This inheritance tax loophole allows unlimited gifts – take advantage before it’s axed


You’re not dreaming: finally someone has proposed some sensible changes to Britain’s maddening inheritance tax system.

No, I’m not talking about the Labour Party’s plan to do away with IHT altogether – which would just see it replaced with a much more ruinous “lifetime gifts tax” – but the proposals made by the Office of Tax Simplification.

Earlier today we explained how the OTS, an independent advisory body, has called for a radical overhaul of death duties. And a long time coming it is, too.

Whatever your views about the philosophical case for taxing assets as they pass down the generations, even the most wonkish accountant would agree the current hodgepodge of rules is all but impossible for a humble executor to navigate alone.

Most important among the OTS’s many suggested remedies is an increase in the annual cap on tax-free gifts, which was last raised in the year the Prince of Wales and Lady Diana Spencer got married.

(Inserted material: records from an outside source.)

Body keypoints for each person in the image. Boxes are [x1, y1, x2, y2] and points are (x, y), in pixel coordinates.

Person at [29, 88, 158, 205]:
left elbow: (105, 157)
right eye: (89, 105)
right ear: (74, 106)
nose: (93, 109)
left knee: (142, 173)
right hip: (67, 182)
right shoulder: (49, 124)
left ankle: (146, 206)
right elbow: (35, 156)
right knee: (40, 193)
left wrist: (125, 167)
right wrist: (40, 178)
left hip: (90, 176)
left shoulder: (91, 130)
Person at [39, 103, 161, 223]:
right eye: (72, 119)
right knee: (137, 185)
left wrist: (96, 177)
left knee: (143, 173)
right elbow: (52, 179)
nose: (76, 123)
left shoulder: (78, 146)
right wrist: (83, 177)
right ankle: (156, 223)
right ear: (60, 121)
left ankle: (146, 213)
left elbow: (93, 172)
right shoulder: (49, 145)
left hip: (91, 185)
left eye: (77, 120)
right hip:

If the Government adopts the proposals, as is more than likely given that it commissioned the study, the cap is expected to more than treble and allow families to pass on their wealth more simply than ever.

At the moment, thousands of families are being pushed towards questionable law firms touting “IHT-free” trusts or investing in volatile shares listed on London’s junior stock market, which normally qualify for relief.

But as part of this much-needed clearing-up of the gifting system, we may lose one of the most valuable, if least known, perks. The exemption for “normal gifts out of income” is little understood and consequently barely used. Just 579 estates made a claim using the perk in 2015-16, the latest year for which figures are available.

Unlike the conventional gifting allowance, there is no monetary limit – yes, you can give away as much as like.